4) There’s been a lot of talk this morning about the 0-for being pulled by Placido Polanco, Ivan Rodriguez and Curtis Granderson so far in the World Series. Not to dwell on this, but none of these three is a good offensive player. I have made this comment about Irod a couple of times before, so I’ll leave it at that. But, despite his outrageous performance with runners in scoring position this year, Polanco had a terrible season offensively, with an OPS below .700. This is not a player you want to count on against good pitching. (OK, how Jeff Weaver suddenly became “good pitching” – I don’t know). Granderson is an exciting player with some pop and he’s had some big hits this postseason, but his regular season performance was OK, not great.

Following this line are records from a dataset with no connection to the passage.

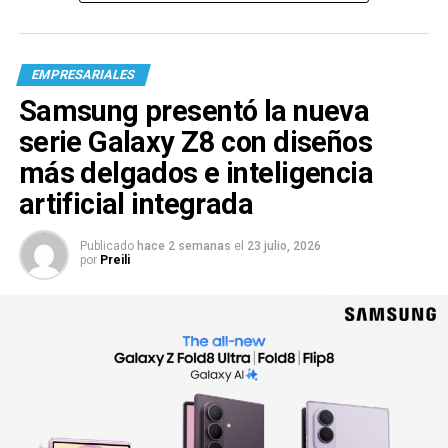
EMPRESARIALES
Samsung presentó la nueva
serie Galaxy Z8 con diseños
más delgados e inteligencia
artificial integrada
Publicado
hace 2 semanas
el
23 julio, 2026
por
Preili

5) For some historical perspective, Dave Zirin has a great piece this week on the 1968 World Series between the Cardinals and the Tigers, played amidst rioting and simmering racial tension in Detroit. Of Detroit’s World championship team that season, Zirin writes(http://www.thenation.com/doc/20061106/southpaw):
“The Tigers team--led
by Al Kaline, thirty-game winner Denny McLain and prominent African-American
players like Horton and Gates Brown--was seen as a force of
calm in the Motor
City. An entire HBO
documentary called A City on Fire was made based on this thesis. Many at the
time believed that the success and joy
brought by this integrated team would stop the exodus known as "white
flight" and revitalize the city. But professional sports doesn't always
herald revival.
Often it mocks it.”
Concerning the 2006 Tigers, Zirin continues:
“Detroit today is not a story of low-level
insurrection but immiseration. Unemployment in 2006 was 13.8 percent (three times
the national average), and more
than one-third of the city's residents live below the poverty line. As the
Associated Press recently reported, "Much of the rest of Detroit...is a landscape dotted with
burned-out buildings, where liquor stores abound but supermarkets are hard to
come by, and where drugs, violence and unemployment are everyday
realities."
For the Tigers, the main difference between 1968 and today is where they play.
In 1968, it was the historic Tiger Stadium. Today it is an amusement center
known
as Comerica Park. By all accounts, it is a very nice
amusement park, complete with Ferris wheels, merry-go-rounds and beer halls. It
also is a place decidedly not for the folks left in Detroit.
Anita Caref, a teacher in the inner city, was at game one of the World Series,
and this was what she wrote me:
"I realize that baseball has a preponderance of white fans, and I know
that I didn't get a look at all of the 42,000 plus in attendance tonight, but
clearly
there were hardly any people of color there. What a stark contrast to the city
itself, which is 83% African-American and 12% Latino. Frankly, it was hard to
believe we were in Detroit.
I sat there wondering how many of the folks there actually live in the city,
and thinking that Detroit would be a very different place if the majority of
them lived in Detroit and contributed their taxes to the well-being of the city.”
6) One more thing – with all the talk of swings in momentum, and the surprising Cardinals and the faltering Tigers, there is a simple fact about the Tigers this postseason: they have lost three games, and two have come when Nate Robertson was on the road, matched against the other team’s ace. Despite being down 2-1, the Tigers have the advantage in the starting pitching match-ups for each of the next three games.